#### Records for this task
- - - -

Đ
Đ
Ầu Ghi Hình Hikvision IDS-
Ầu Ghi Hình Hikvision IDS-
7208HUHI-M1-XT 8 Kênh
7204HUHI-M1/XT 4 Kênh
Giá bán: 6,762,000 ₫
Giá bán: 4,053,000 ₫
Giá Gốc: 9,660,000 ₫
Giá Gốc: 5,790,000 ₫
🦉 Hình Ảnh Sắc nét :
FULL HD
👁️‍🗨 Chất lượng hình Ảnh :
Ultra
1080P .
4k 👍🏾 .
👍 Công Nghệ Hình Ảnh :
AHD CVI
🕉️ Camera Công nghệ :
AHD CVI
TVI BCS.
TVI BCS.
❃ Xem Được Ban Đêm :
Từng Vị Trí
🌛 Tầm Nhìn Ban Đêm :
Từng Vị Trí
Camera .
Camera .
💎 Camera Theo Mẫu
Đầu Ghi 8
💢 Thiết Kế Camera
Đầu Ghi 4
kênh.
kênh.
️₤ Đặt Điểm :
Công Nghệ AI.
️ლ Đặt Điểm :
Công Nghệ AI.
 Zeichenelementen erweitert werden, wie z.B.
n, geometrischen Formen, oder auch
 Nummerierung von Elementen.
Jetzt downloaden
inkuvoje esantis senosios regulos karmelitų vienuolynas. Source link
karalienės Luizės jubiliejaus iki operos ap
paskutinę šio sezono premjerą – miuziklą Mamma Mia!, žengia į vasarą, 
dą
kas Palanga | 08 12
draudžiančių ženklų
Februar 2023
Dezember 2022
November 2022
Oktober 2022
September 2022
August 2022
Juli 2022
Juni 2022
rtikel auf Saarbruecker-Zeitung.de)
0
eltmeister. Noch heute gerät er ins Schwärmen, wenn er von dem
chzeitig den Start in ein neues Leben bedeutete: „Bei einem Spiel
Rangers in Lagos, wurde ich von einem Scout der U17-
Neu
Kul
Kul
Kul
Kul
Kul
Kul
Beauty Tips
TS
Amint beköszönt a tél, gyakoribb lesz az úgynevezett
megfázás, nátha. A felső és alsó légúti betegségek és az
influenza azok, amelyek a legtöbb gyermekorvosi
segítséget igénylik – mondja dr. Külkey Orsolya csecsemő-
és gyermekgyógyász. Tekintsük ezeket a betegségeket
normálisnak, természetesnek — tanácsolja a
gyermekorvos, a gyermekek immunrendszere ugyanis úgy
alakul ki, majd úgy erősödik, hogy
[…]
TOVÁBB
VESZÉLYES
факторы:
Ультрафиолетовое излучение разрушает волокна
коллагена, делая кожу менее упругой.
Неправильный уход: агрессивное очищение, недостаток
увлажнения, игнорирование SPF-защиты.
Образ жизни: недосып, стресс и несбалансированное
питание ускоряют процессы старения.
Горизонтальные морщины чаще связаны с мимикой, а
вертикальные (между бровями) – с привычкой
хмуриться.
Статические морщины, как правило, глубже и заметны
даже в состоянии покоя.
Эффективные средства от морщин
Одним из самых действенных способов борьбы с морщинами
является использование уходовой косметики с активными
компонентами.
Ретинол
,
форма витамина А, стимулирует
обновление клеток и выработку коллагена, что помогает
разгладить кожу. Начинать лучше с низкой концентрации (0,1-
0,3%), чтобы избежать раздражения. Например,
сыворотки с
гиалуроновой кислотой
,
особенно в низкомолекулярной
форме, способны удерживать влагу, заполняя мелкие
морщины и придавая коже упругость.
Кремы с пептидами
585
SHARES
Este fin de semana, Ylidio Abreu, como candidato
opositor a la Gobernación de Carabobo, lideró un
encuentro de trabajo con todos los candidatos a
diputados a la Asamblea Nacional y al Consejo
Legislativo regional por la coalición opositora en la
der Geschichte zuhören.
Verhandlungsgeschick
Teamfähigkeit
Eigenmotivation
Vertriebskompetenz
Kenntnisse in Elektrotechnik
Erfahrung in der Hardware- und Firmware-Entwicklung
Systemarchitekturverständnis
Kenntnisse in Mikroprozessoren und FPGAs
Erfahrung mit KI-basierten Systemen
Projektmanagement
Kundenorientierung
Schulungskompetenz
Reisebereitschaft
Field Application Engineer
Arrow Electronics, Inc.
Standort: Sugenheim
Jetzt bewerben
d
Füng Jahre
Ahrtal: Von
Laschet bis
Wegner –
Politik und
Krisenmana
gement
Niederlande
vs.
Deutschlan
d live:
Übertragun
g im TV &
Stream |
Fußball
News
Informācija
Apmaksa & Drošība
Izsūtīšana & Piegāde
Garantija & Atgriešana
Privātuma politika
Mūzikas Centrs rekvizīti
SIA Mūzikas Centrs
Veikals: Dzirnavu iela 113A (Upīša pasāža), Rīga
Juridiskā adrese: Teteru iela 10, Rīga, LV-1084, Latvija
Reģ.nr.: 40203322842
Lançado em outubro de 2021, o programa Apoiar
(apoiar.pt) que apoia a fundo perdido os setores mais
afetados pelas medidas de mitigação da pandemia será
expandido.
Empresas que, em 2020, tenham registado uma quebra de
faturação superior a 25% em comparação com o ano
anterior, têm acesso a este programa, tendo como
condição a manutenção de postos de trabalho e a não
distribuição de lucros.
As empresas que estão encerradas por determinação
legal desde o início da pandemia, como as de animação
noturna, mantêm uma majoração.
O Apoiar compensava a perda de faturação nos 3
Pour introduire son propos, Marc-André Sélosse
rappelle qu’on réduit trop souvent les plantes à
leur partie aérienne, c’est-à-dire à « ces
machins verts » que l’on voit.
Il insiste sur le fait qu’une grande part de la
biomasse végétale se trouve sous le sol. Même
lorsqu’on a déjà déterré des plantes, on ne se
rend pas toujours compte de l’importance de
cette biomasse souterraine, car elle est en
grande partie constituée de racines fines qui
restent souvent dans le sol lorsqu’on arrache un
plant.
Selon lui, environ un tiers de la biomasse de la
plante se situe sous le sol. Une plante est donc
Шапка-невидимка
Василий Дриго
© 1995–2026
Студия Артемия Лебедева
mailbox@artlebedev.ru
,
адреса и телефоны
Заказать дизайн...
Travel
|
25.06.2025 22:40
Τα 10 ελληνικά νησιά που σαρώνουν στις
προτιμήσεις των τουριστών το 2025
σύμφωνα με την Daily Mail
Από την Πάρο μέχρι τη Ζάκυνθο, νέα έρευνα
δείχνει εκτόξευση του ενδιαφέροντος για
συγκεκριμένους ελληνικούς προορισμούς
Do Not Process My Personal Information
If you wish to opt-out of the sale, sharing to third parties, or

- - - -

#### Problem to solve
Using the exact wording, repeat all the entries.

#### Solution to this exercise
Đ
Đ
Ầu Ghi Hình Hikvision IDS-
Ầu Ghi Hình Hikvision IDS-
7208HUHI-M1-XT 8 Kênh
7204HUHI-M1/XT 4 Kênh
Giá bán: 6,762,000 ₫
Giá bán: 4,053,000 ₫
Giá Gốc: 9,660,000 ₫
Giá Gốc: 5,790,000 ₫
🦉 Hình Ảnh Sắc nét :
FULL HD
👁️‍🗨 Chất lượng hình Ảnh :
Ultra
1080P .
4k 👍🏾 .
👍 Công Nghệ Hình Ảnh :
AHD CVI
🕉️ Camera Công nghệ :
AHD CVI
TVI BCS.
TVI BCS.
❃ Xem Được Ban Đêm :
Từng Vị Trí
🌛 Tầm Nhìn Ban Đêm :
Từng Vị Trí
Camera .
Camera .
💎 Camera Theo Mẫu
Đầu Ghi 8
💢 Thiết Kế Camera
Đầu Ghi 4
kênh.
kênh.
️₤ Đặt Điểm :
Công Nghệ AI.
️ლ Đặt Điểm :
Công Nghệ AI.
 Zeichenelementen erweitert werden, wie z.B.
n, geometrischen Formen, oder auch
 Nummerierung von Elementen.
Jetzt downloaden
inkuvoje esantis senosios regulos karmelitų vienuolynas. Source link
karalienės Luizės jubiliejaus iki operos ap
paskutinę šio sezono premjerą – miuziklą Mamma Mia!, žengia į vasarą, 
dą
kas Palanga | 08 12
draudžiančių ženklų
Februar 2023
Dezember 2022
November 2022
Oktober 2022
September 2022
August 2022
Juli 2022
Juni 2022
rtikel auf Saarbruecker-Zeitung.de)
0
eltmeister. Noch heute gerät er ins Schwärmen, wenn er von dem
chzeitig den Start in ein neues Leben bedeutete: „Bei einem Spiel
Rangers in Lagos, wurde ich von einem Scout der U17-
Neu
Kul
Kul
Kul
Kul
Kul
Kul
Beauty Tips
TS
Amint beköszönt a tél, gyakoribb lesz az úgynevezett
megfázás, nátha. A felső és alsó légúti betegségek és az
influenza azok, amelyek a legtöbb gyermekorvosi
segítséget igénylik – mondja dr. Külkey Orsolya csecsemő-
és gyermekgyógyász. Tekintsük ezeket a betegségeket
normálisnak, természetesnek — tanácsolja a
gyermekorvos, a gyermekek immunrendszere ugyanis úgy
alakul ki, majd úgy erősödik, hogy
[…]
TOVÁBB
VESZÉLYES
факторы:
Ультрафиолетовое излучение разрушает волокна
коллагена, делая кожу менее упругой.
Неправильный уход: агрессивное очищение, недостаток
увлажнения, игнорирование SPF-защиты.
Образ жизни: недосып, стресс и несбалансированное
питание ускоряют процессы старения.
Горизонтальные морщины чаще связаны с мимикой, а
вертикальные (между бровями) – с привычкой
хмуриться.
Статические морщины, как правило, глубже и заметны
даже в состоянии покоя.
Эффективные средства от морщин
Одним из самых действенных способов борьбы с морщинами
является использование уходовой косметики с активными
компонентами.
Ретинол
,
форма витамина А, стимулирует
обновление клеток и выработку коллагена, что помогает
разгладить кожу. Начинать лучше с низкой концентрации (0,1-
0,3%), чтобы избежать раздражения. Например,
сыворотки с
гиалуроновой кислотой
,
особенно в низкомолекулярной
форме, способны удерживать влагу, заполняя мелкие
морщины и придавая коже упругость.
Кремы с пептидами
585
SHARES
Este fin de semana, Ylidio Abreu, como candidato
opositor a la Gobernación de Carabobo, lideró un
encuentro de trabajo con todos los candidatos a
diputados a la Asamblea Nacional y al Consejo
Legislativo regional por la coalición opositora en la
der Geschichte zuhören.
Verhandlungsgeschick
Teamfähigkeit
Eigenmotivation
Vertriebskompetenz
Kenntnisse in Elektrotechnik
Erfahrung in der Hardware- und Firmware-Entwicklung
Systemarchitekturverständnis
Kenntnisse in Mikroprozessoren und FPGAs
Erfahrung mit KI-basierten Systemen
Projektmanagement
Kundenorientierung
Schulungskompetenz
Reisebereitschaft
Field Application Engineer
Arrow Electronics, Inc.
Standort: Sugenheim
Jetzt bewerben
d
Füng Jahre
Ahrtal: Von
Laschet bis
Wegner –
Politik und
Krisenmana
gement
Niederlande
vs.
Deutschlan
d live:
Übertragun
g im TV &
Stream |
Fußball
News
Informācija
Apmaksa & Drošība
Izsūtīšana & Piegāde
Garantija & Atgriešana
Privātuma politika
Mūzikas Centrs rekvizīti
SIA Mūzikas Centrs
Veikals: Dzirnavu iela 113A (Upīša pasāža), Rīga
Juridiskā adrese: Teteru iela 10, Rīga, LV-1084, Latvija
Reģ.nr.: 40203322842
Lançado em outubro de 2021, o programa Apoiar
(apoiar.pt) que apoia a fundo perdido os setores mais
afetados pelas medidas de mitigação da pandemia será
expandido.
Empresas que, em 2020, tenham registado uma quebra de
faturação superior a 25% em comparação com o ano
anterior, têm acesso a este programa, tendo como
condição a manutenção de postos de trabalho e a não
distribuição de lucros.
As empresas que estão encerradas por determinação
legal desde o início da pandemia, como as de animação
noturna, mantêm uma majoração.
O Apoiar compensava a perda de faturação nos 3
Pour introduire son propos, Marc-André Sélosse
rappelle qu’on réduit trop souvent les plantes à
leur partie aérienne, c’est-à-dire à « ces
machins verts » que l’on voit.
Il insiste sur le fait qu’une grande part de la
biomasse végétale se trouve sous le sol. Même
lorsqu’on a déjà déterré des plantes, on ne se
rend pas toujours compte de l’importance de
cette biomasse souterraine, car elle est en
grande partie constituée de racines fines qui
restent souvent dans le sol lorsqu’on arrache un
plant.
Selon lui, environ un tiers de la biomasse de la
plante se situe sous le sol. Une plante est donc
Шапка-невидимка
Василий Дриго
© 1995–2026
Студия Артемия Лебедева
mailbox@artlebedev.ru
,
адреса и телефоны
Заказать дизайн...
Travel
|
25.06.2025 22:40
Τα 10 ελληνικά νησιά που σαρώνουν στις
προτιμήσεις των τουριστών το 2025
σύμφωνα με την Daily Mail
Από την Πάρο μέχρι τη Ζάκυνθο, νέα έρευνα
δείχνει εκτόξευση του ενδιαφέροντος για
συγκεκριμένους ελληνικούς προορισμούς
Do Not Process My Personal Information
If you wish to opt-out of the sale, sharing to third parties, or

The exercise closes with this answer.